Agora se encontrou outro responsável. O funcionário público. Especificamente a sua aposentadoria e seu salário. Novamente o governo vem a público e garante a toda sociedade que feitas as reformas, o que chama de privilégios acabarão e o País voltará a crescer, tudo será resolvido. E de esperança em esperança, o Brasil que era para nós crianças, o Brasil do futuro, vai se tornando um País das desilusões, pois o futuro já chegou, e nada melhora, pelo contrário, passam, os anos, de crise em crise, por motivos diferentes, com desculpas diversas, a carga tributária Aumenta, mas as condições sociais do País pioram, a miséria toma conta da sociedade de forma quase irreversível, com profunda repercussão nas mais diversas áreas, inclusive com a elevação constante dos índices de criminalidade, que produzem mais vítimas que as guerras oficiais.

Mas nós da área da Infância e da Juventude nunca nos deixamos abater e sempre lotamos, apesar dos poucos recursos, das inúmeras dificuldades materiais, da falta de compreensão de alguns de nossos governantes, que ainda não entenderam, lamentavelmente, que este Brasil somente será um grande País quando todas as nossas crianças tiverem saúde, no sentido preventivo, escola a iniciar pela creche, pois a história revela que o desenvolvimento decorre do investimento na educação, saúde e na formação profissional das pessoas, garantindo a todos uma vida digna e respeitosa.
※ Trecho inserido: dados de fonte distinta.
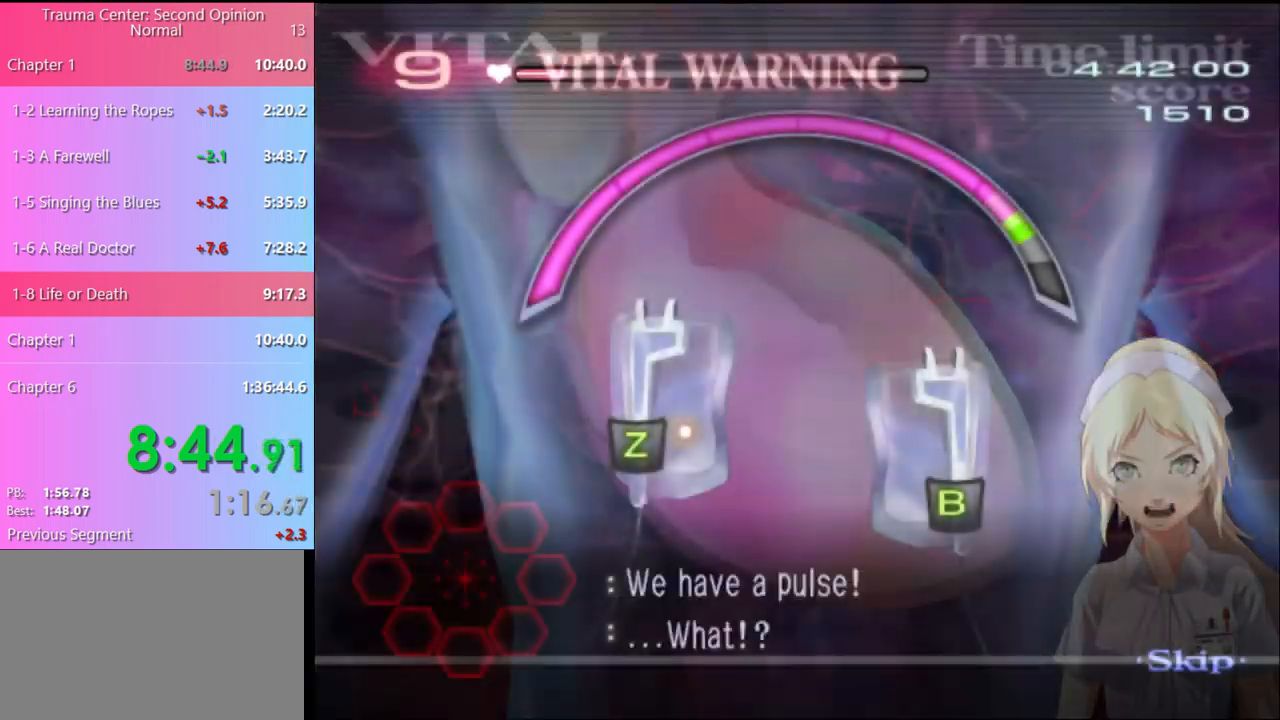
{"keys": [], "mouse": [], "events": [[367, "r", "up"]]}
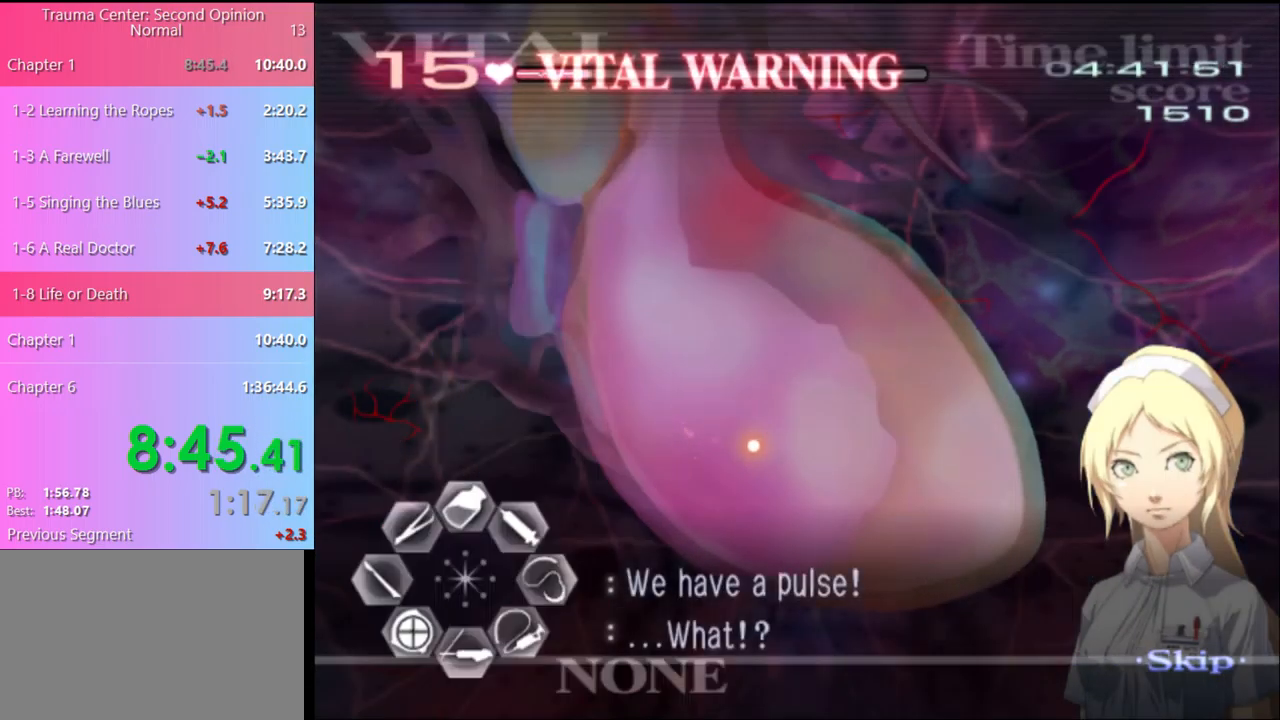
{"keys": [], "mouse": [], "events": []}
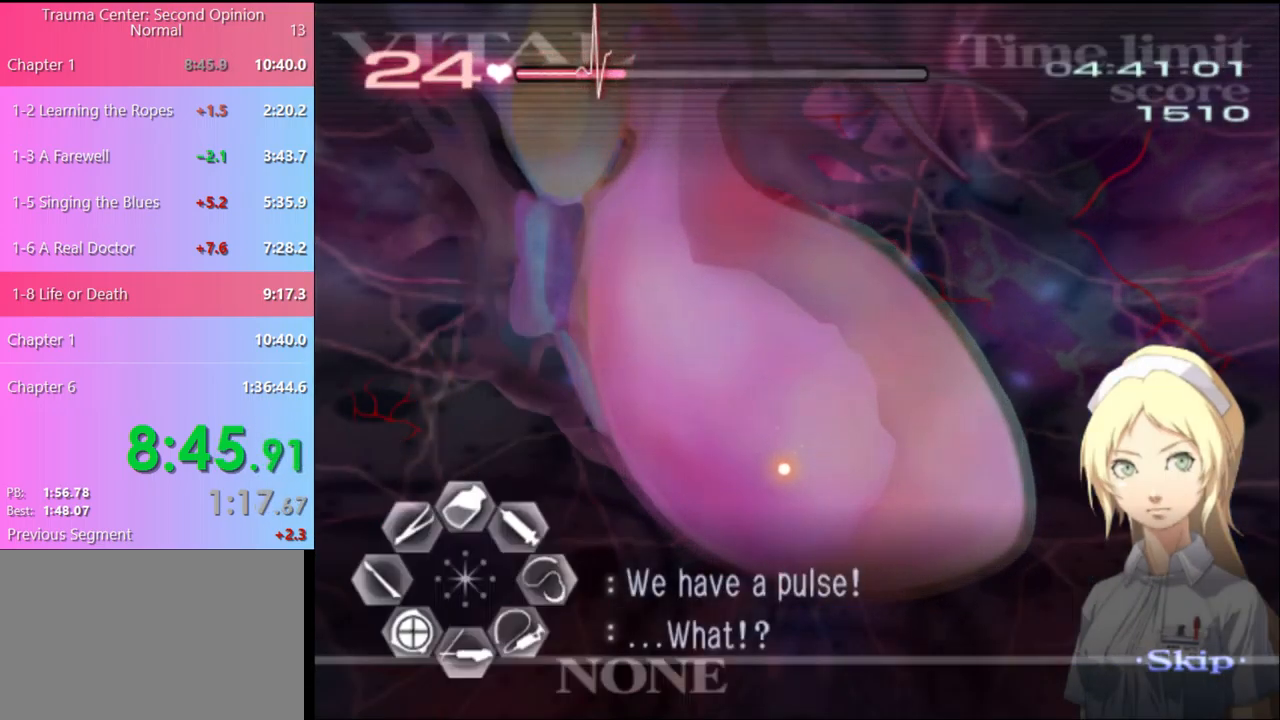
{"keys": ["a", "w"], "mouse": [], "events": [[200, "w", "down"], [467, "a", "down"]]}
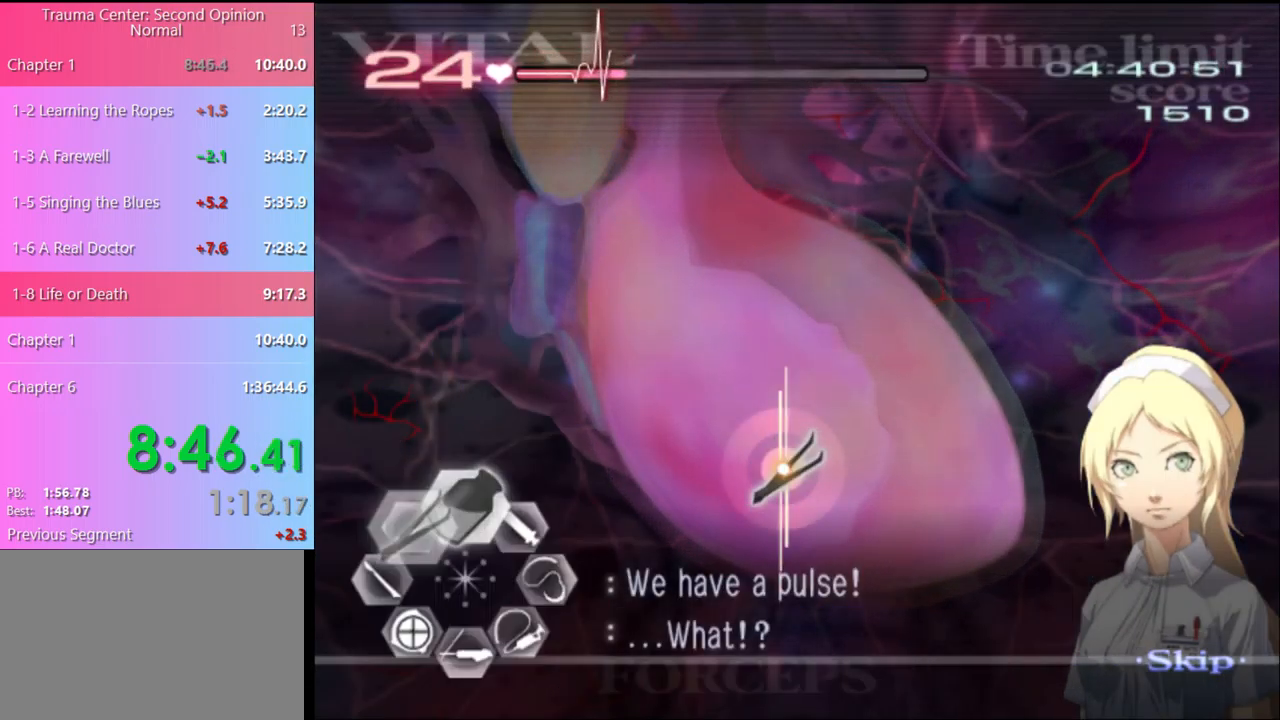
{"keys": ["d", "w"], "mouse": [], "events": [[200, "a", "up"], [300, "d", "down"], [300, "w", "up"], [500, "w", "down"]]}
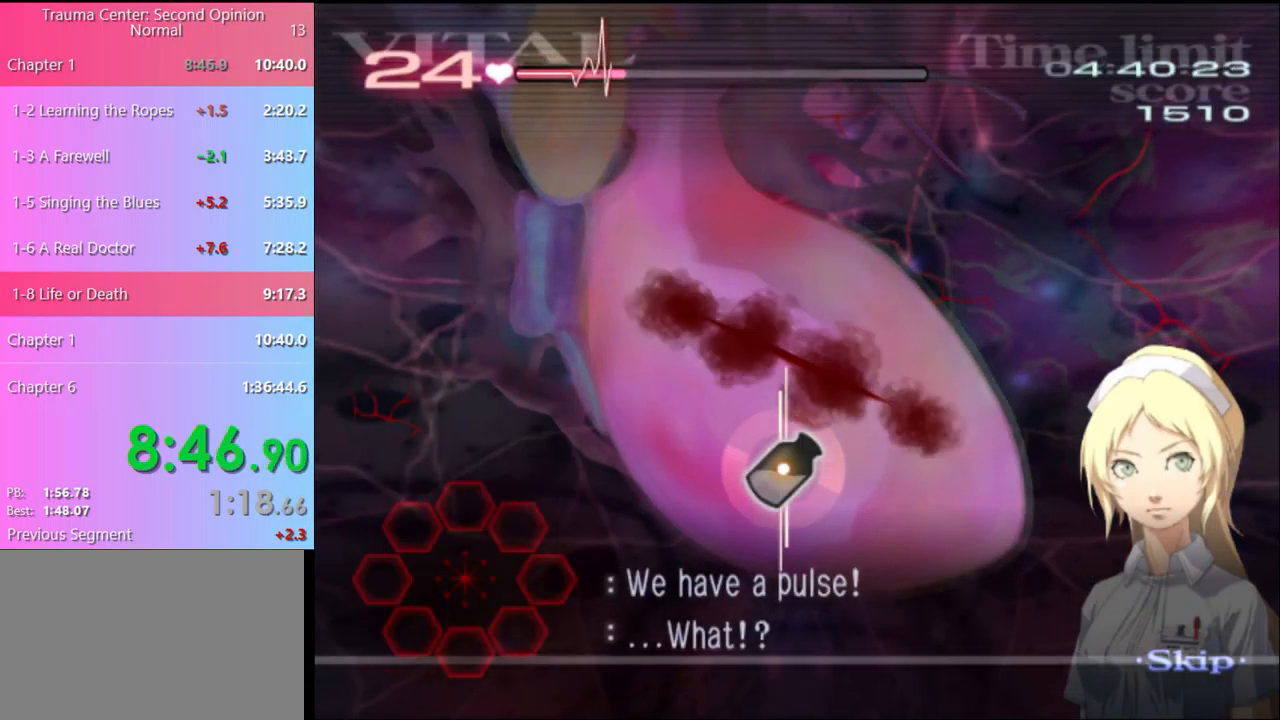
{"keys": ["d"], "mouse": [], "events": [[67, "a", "down"], [100, "d", "up"], [167, "w", "up"], [267, "s", "down"], [433, "a", "up"], [433, "d", "down"], [500, "s", "up"]]}
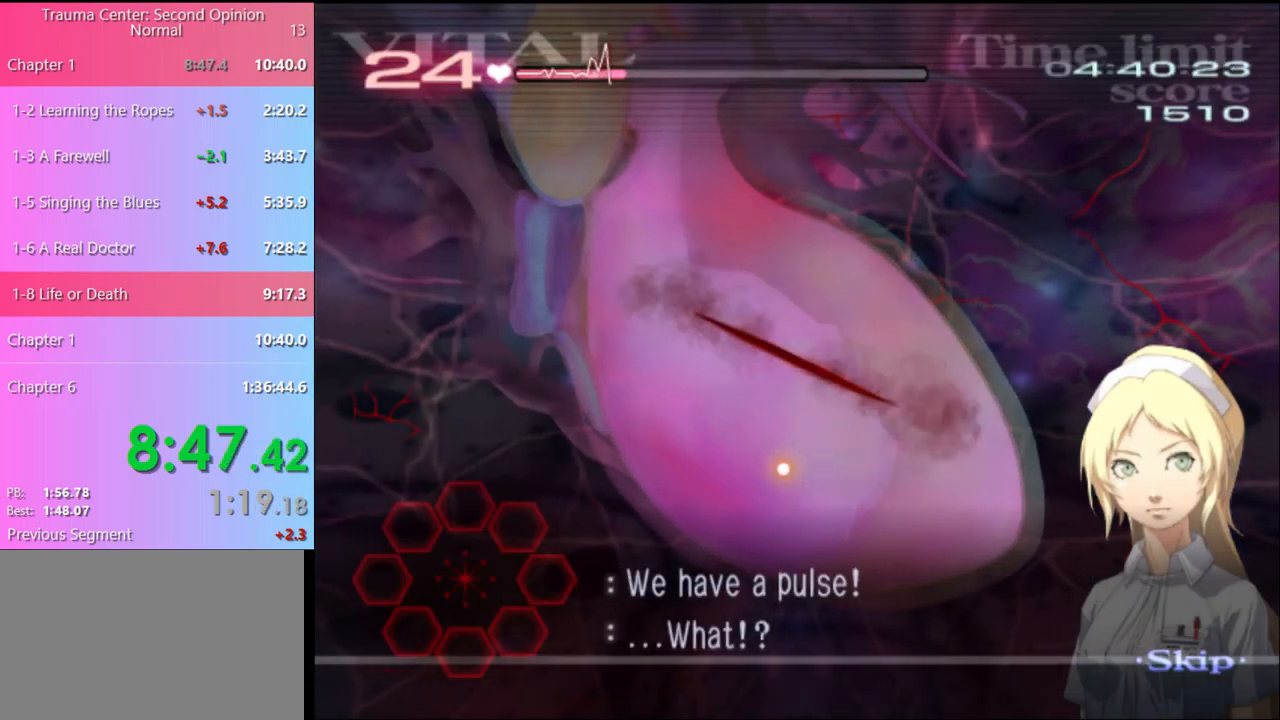
{"keys": ["a", "w"], "mouse": [], "events": [[100, "w", "down"], [133, "a", "down"], [167, "d", "up"]]}
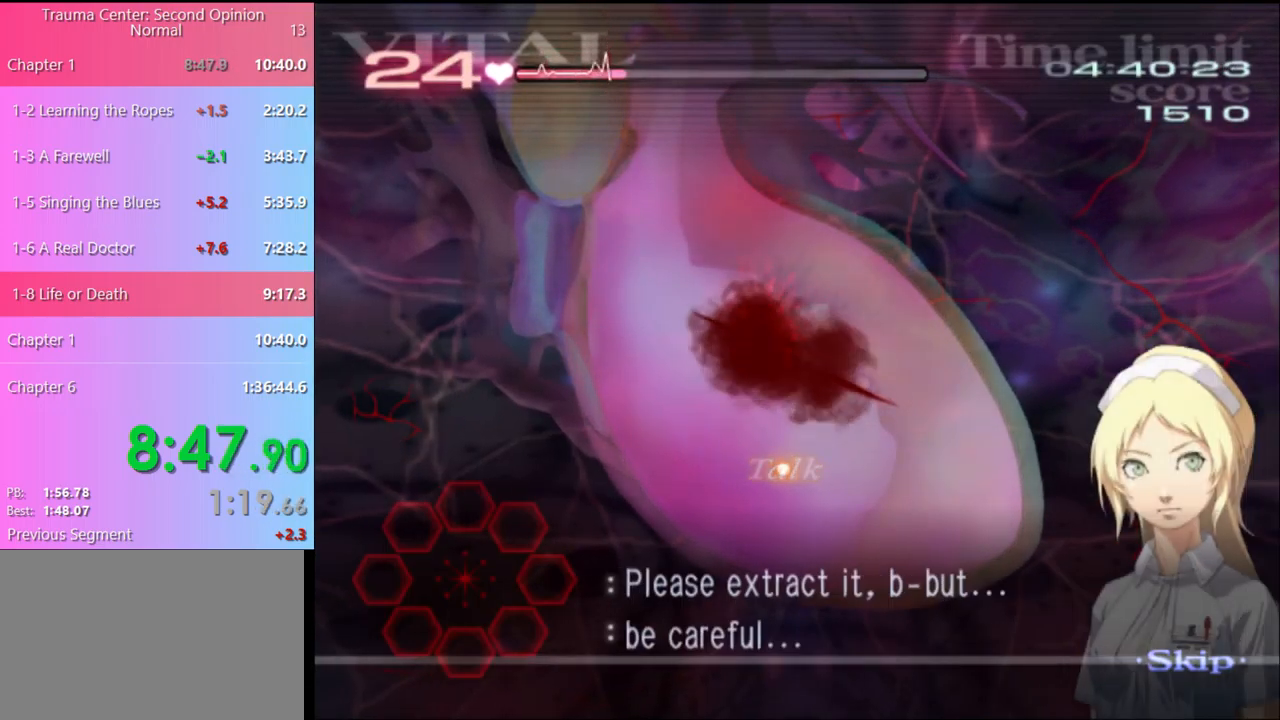
{"keys": ["a", "w"], "mouse": [], "events": []}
Precisamos convencer nossas lideranças que não podemos viver de cesta básica, vale-transporte, vale-alimentação, vale – leite, vale-creche e outros vales. Aprendei os que todo trabalho deve ser remunerado através de salário e podemos acrescentar que qualquer outra forma de remuneração, seja qual for o nome dado, é o reconhecimento expresso de que o que se paga é pouco. Cesta básica é o atestado, o reconhecimento de que o Estado falhou na sua principal missão e busca, então, vergonhosamente, minorar os malefícios de seu erro. Procurando pelo menos matar a fome do cidadão, mas nada poderá fazer ao Pai de família para lhe acalentar a alma, a vergonha de não ter um trabalho digno, de não ter numerário para pagar a luz, a água, o material escolar do seu filho, um remédio, aquele que faltou no posto de saúde e que sua filha tanto necessita.

Daí, que o Estatuto da Criança e do Adolescente, o grande instrumento da nossa incessante luta, traz inovações pelas quais devemos estar sempre vigilantes e atentos para assegurar suas efetivas aplicabilidades. Refiro-me ao funcionamento, mas do funcionamento pleno, independente, como efetivamente deve ser, dos Conselhos de Direitos e dos Conselhos Tutelares, os quais garantem uma efetiva participação da sociedade na formulação da política pública de atendimento à criança e ao adolescente e sua família. Garante a participação daqueles que estão com a mão na massa, que conhecem o problema em decorrência do atendimento direto e não pelo ouvir dizer ou pelo achar, por ter lido numa revista, ou por uma série de viagens pelo Brasil. Não estou desabafando, nem ofendendo aos nossos dirigentes. Estou apenas elogiando os que desempenham excelente trabalho em prol de nossas crianças.

Alfredo da Silva Baki

é promotor de justiça e ex-presidente da Associação de Magistrados e promotores de Justiça da Infância, Juventude e Família do Estado do Paraná.